Chapitre 17 - Comment Gargantua paya sa bienvenue aux Parisiens et comment il prit les grosses cloches de l'église Notre-Dame.

Quelques jours après qu'ils eurent repris leurs forces, il visita la ville et fut regardé par tout le monde avec une grande admiration, car le peuple de Paris est tellement sot, tellement badaud et stupide de nature, qu'un bateleur, un porteur de reliquailles, un mulet avec ses clochettes, un vielleux au milieu d'un carrefour, rassembleront plus de gens que ne le ferait un bon prédicateur évangélique.

Ils furent si fâcheux en le harcelant qu'il fut contraint de se réfugier sur les tours de l'église Notre-Dame. Installé à cet endroit et voyant tant de gens autour de lui, il dit d'une voix claire :
« Je crois que ces maroufles veulent que je leur paye ici même ma bienvenue et mon étrenne. C'est juste. Je vais leur payer à boire, mais ce ne sera que par ris. »

Alors, en souriant, il détacha sa belle braguette et, tirant en l'air sa mentule, les compissa si roulement qu'il en noya deux cent soixante mille quatre cent dix-huit, sans compter les femmes et les petits enfants.

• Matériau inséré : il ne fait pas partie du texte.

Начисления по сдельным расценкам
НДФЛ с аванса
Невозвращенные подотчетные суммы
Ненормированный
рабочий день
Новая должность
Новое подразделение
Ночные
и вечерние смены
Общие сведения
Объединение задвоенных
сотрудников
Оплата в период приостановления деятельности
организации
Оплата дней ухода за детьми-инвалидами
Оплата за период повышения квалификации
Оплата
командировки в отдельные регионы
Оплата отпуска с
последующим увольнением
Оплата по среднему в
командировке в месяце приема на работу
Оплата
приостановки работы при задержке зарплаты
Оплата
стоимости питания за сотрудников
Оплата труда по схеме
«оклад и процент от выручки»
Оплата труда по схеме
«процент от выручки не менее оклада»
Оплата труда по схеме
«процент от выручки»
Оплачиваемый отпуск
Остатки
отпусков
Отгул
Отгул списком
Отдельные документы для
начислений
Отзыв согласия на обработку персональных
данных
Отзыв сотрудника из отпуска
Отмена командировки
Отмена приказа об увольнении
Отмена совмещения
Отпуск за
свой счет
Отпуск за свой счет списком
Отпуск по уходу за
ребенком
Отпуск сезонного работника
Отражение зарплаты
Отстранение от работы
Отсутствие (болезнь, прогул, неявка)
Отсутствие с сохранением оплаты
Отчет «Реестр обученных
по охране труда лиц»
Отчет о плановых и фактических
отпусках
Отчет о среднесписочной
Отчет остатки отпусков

Quelques-uns d'entre eux échappèrent à ce pissefort en prenant leurs jambes à leur cou et quand ils furent au plus haut du quartier de l'université, suant, toussant, crachant et hors d'haleine, ils commencèrent à blasphémer et à jurer, les uns de colère, les autres par ris :
« Carymary, caramara ! Par sainte Mamie, nous voilà arrosés par ris ! »

Depuis, la ville en fut appelée Paris ; on l'appelait auparavant Leukèce, comme l'indique Strabon, au livre IV, c'est-à-dire Blanchette, en grec, à cause de la blancheur des cuisses des dames du lieu. Et parce que, lors de ce baptême nouveau, tous les assistants jurèrent par les saints de leurs paroisses respectives, les Parisiens, qui sont composés de toutes sortes de gens et de pièces rapportées, sont par nature bons jureurs et bons juristes, quelque peu imbus d'eux-mêmes, ce qui donne à penser à Joaninus de Barranco, au livre De l'abondance des marques de respect, qu'on les appelle Parrhésiens en grec, c'est-à-dire qui ont bon bec.

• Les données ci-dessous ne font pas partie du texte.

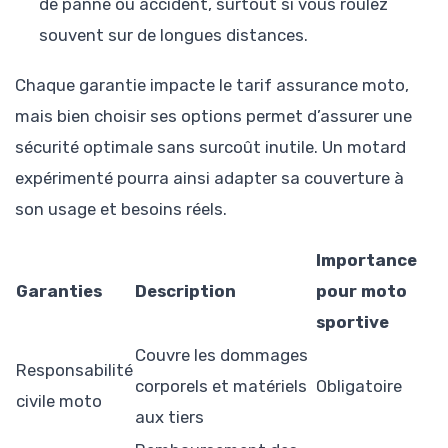
de panne ou accident, surtout si vous roulez
souvent sur de longues distances.
Chaque garantie impacte le tarif assurance moto,
mais bien choisir ses options permet d’assurer une
sécurité optimale sans surcoût inutile. Un motard
expérimenté pourra ainsi adapter sa couverture à
son usage et besoins réels.
Importance
Garanties
Description
pour moto
sportive
Couvre les dommages
Responsabilité
corporels et matériels
Obligatoire
civile moto
aux tiers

Cela fait, Gargantua considéra les grosses cloches qui se trouvaient dans les tours en question, et les fit sonner bien harmonieusement. Ce faisant, il lui vint à l'idée qu'elles serviraient bien de clochettes au cou de sa jument, qu'il avait l'intention de renvoyer à son père toute chargée de fromages de Brie et de harengs frais. De fait, il les emporta en son logis.

Sur ces entrefaites survint, pour faire sa quête de cochonnailles, un commandeur jambonnier de l'ordre de saint Antoine qui, pour se faire entendre de loin et faire trembler le lard dans le saloir, voulut les emporter furtivement. Mais il les laissa par scrupule d'honnêteté, non qu'elles fussent trop chaudes, mais parce qu'elles étaient un peu trop lourdes à transporter. Ce n'était pas celui de Bourg, car c'est un trop bon ami à moi.

Toute la ville entra en sédition : vous savez qu'ils sont si enclins à de tels soulèvements que les nations étrangères s'ébahissent, vu les perturbations qui en découlent quotidiennement, de la patience des rois de France qui ne répriment pas plus que cela par voie de justice. Plût à Dieu que je connaisse l'officine où sont élaborés ces séditions et ces complots pour les dévoiler aux confréries de ma paroisse !

Croyez-moi, l'endroit où se massa la populace toute furibonde et en ébullition, fut Nesle où se trouvait alors l'oracle de Lutèce qui n'y est plus maintenant. C'est là qu'on exposa le problème et qu'on démontra l'inconvénient consécutif au déplacement des cloches. Après avoir bien ergoté pour et contre, on conclut syllogistiquement que l'on dépêcherait auprès de Gargantua le plus vieux et le plus compétent des membres de la Faculté, pour lui démontrer quels horribles inconvénients entraînait la perte de ces cloches. Et malgré la remontrance de certains Universitaires qui avançaient que cette charge convenait mieux à un orateur qu'à un sophiste, on élut pour cette affaire Notre Maître Janotus de Bragmardo.